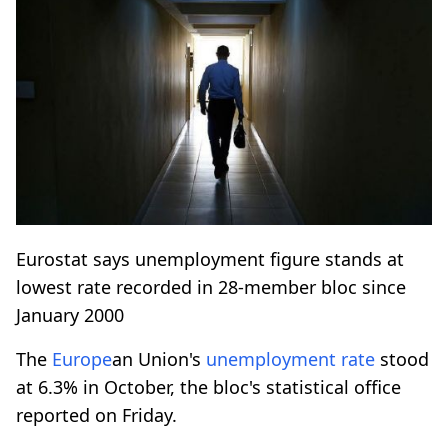
Eurostat says unemployment figure stands at
lowest rate recorded in 28-member bloc since
January 2000
The
Europe
an Union's
unemployment rate
stood
at 6.3% in October, the bloc's statistical office
reported on Friday.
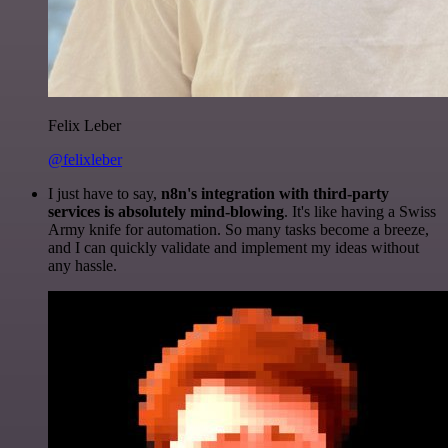
Felix Leber
@felixleber
I just have to say,
n8n's integration with third-party
services is absolutely mind-blowing
. It's like having a Swiss
Army knife for automation. So many tasks become a breeze,
and I can quickly validate and implement my ideas without
any hassle.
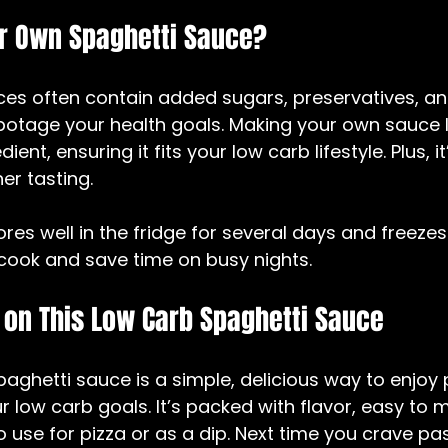
 Own Spaghetti Sauce?
es often contain added sugars, preservatives, an
botage your health goals. Making your own sauce l
ient, ensuring it fits your low carb lifestyle. Plus, i
er tasting.
res well in the fridge for several days and freezes 
cook and save time on busy nights.
 on This Low Carb Spaghetti Sauce
ghetti sauce is a simple, delicious way to enjoy 
low carb goals. It’s packed with flavor, easy to 
 use for pizza or as a dip. Next time you crave past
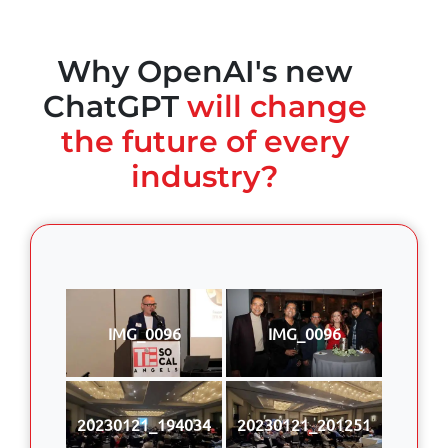
Why OpenAI's new
ChatGPT
will change
the future of every
industry?
IMG_0096
IMG_0096
20230121_194034
20230121_201251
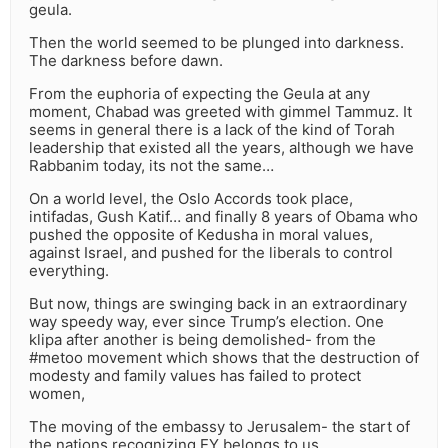
geula.
Then the world seemed to be plunged into darkness.
The darkness before dawn.
From the euphoria of expecting the Geula at any
moment, Chabad was greeted with gimmel Tammuz. It
seems in general there is a lack of the kind of Torah
leadership that existed all the years, although we have
Rabbanim today, its not the same…
On a world level, the Oslo Accords took place,
intifadas, Gush Katif… and finally 8 years of Obama who
pushed the opposite of Kedusha in moral values,
against Israel, and pushed for the liberals to control
everything.
But now, things are swinging back in an extraordinary
way speedy way, ever since Trump’s election. One
klipa after another is being demolished- from the
#metoo movement which shows that the destruction of
modesty and family values has failed to protect
women,
The moving of the embassy to Jerusalem- the start of
the nations recognizing EY belongs to us.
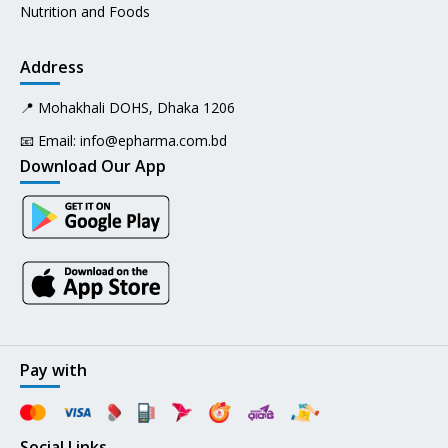
Nutrition and Foods
Address
📍 Mohakhali DOHS, Dhaka 1206
📧 Email:
info@epharma.com.bd
Download Our App
Pay with
Social Links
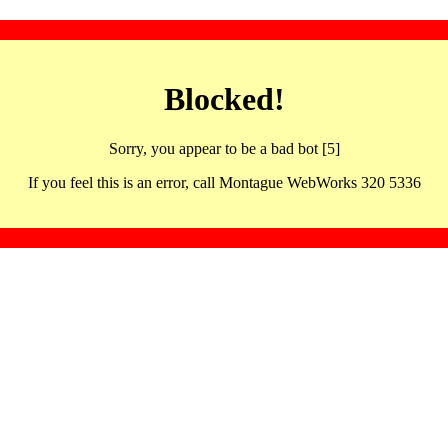
Blocked!
Sorry, you appear to be a bad bot [5]
If you feel this is an error, call Montague WebWorks 320 5336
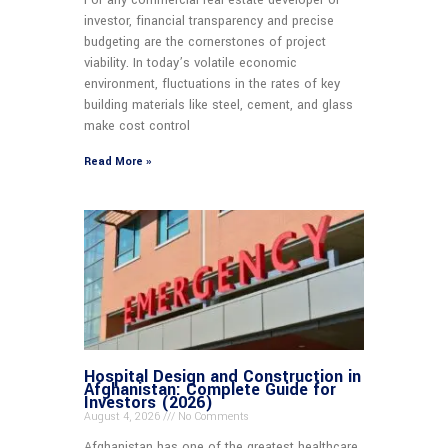
For any commercial real estate developer or
investor, financial transparency and precise
budgeting are the cornerstones of project
viability. In today’s volatile economic
environment, fluctuations in the rates of key
building materials like steel, cement, and glass
make cost control
Read More »
Hospital Design and Construction in
Afghanistan: Complete Guide for
Investors (2026)
August 4, 2026
No Comments
Afghanistan has one of the greatest healthcare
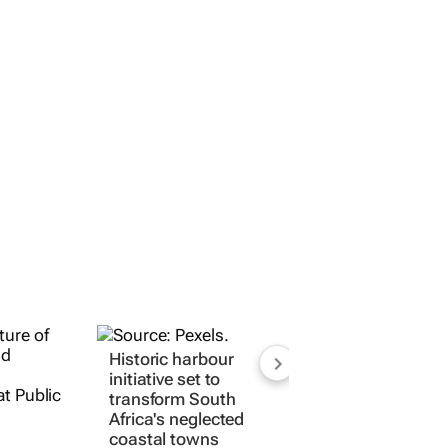
Historic harbour
initiative set to
transform South
Africa's neglected
coastal towns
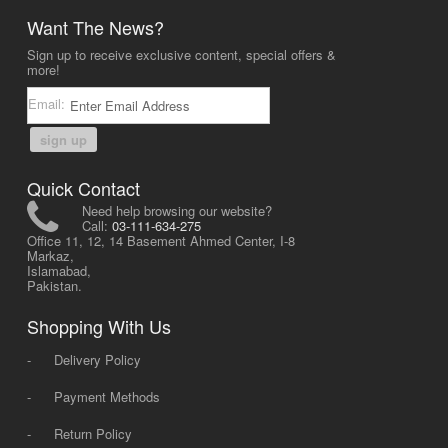
Want The News?
Sign up to receive exclusive content, special offers &
more!
Email:
sign up
Quick Contact
Need help browsing our website?
Call:
03-111-634-275
Office 11, 12, 14 Basement Ahmed Center, I-8
Markaz,
Islamabad,
Pakistan.
Shopping With Us
-
Delivery Policy
-
Payment Methods
-
Return Policy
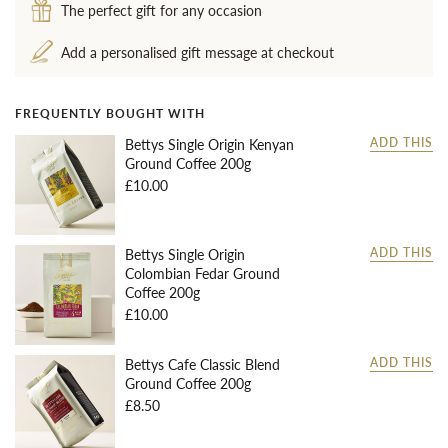
The perfect gift for any occasion
Add a personalised gift message at checkout
FREQUENTLY BOUGHT WITH
Bettys Single Origin Kenyan
ADD THIS
Ground Coffee 200g
£10.00
Bettys Single Origin
ADD THIS
Colombian Fedar Ground
Coffee 200g
£10.00
Bettys Cafe Classic Blend
ADD THIS
Ground Coffee 200g
£8.50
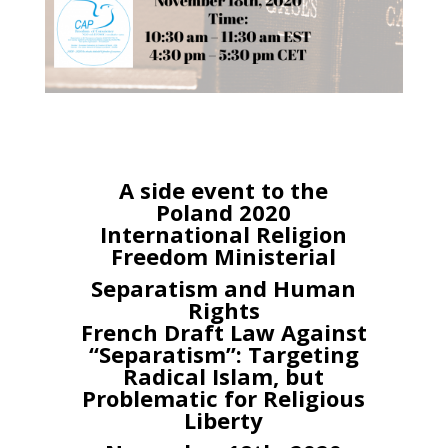
A side event to the
Poland 2020
International Religion
Freedom Ministerial
Separatism and Human
Rights
French Draft Law Against
“Separatism”: Targeting
Radical Islam, but
Problematic for Religious
Liberty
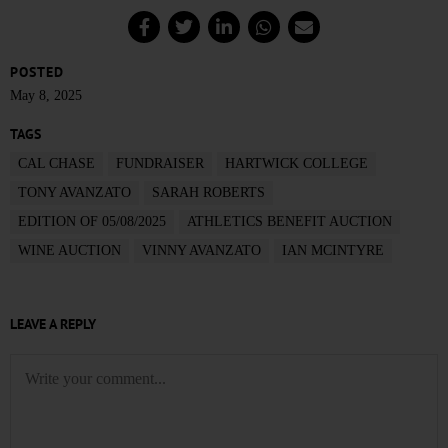
POSTED
May 8, 2025
TAGS
CAL CHASE
FUNDRAISER
HARTWICK COLLEGE
TONY AVANZATO
SARAH ROBERTS
EDITION OF 05/08/2025
ATHLETICS BENEFIT AUCTION
WINE AUCTION
VINNY AVANZATO
IAN MCINTYRE
LEAVE A REPLY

++++++++++++++++++++

• _Prompt_:
Convert the data, from its beginning through the line containing "any hassle.", into a JSON list of strings with one entry per line, leaving out blank lines and the pictures.

• _Written answer_:
[
  "Eurostat says unemployment figure stands at",
  "lowest rate recorded in 28-member bloc since",
  "January 2000",
  "The",
  "Europe",
  "an Union's",
  "unemployment rate",
  "stood",
  "at 6.3% in October, the bloc's statistical office",
  "reported on Friday.",
  "Felix Leber",
  "@felixleber",
  "I just have to say,",
  "n8n's integration with third-party",
  "services is absolutely mind-blowing",
  ". It's like having a Swiss",
  "Army knife for automation. So many tasks become a breeze,",
  "and I can quickly validate and implement my ideas without",
  "any hassle."
]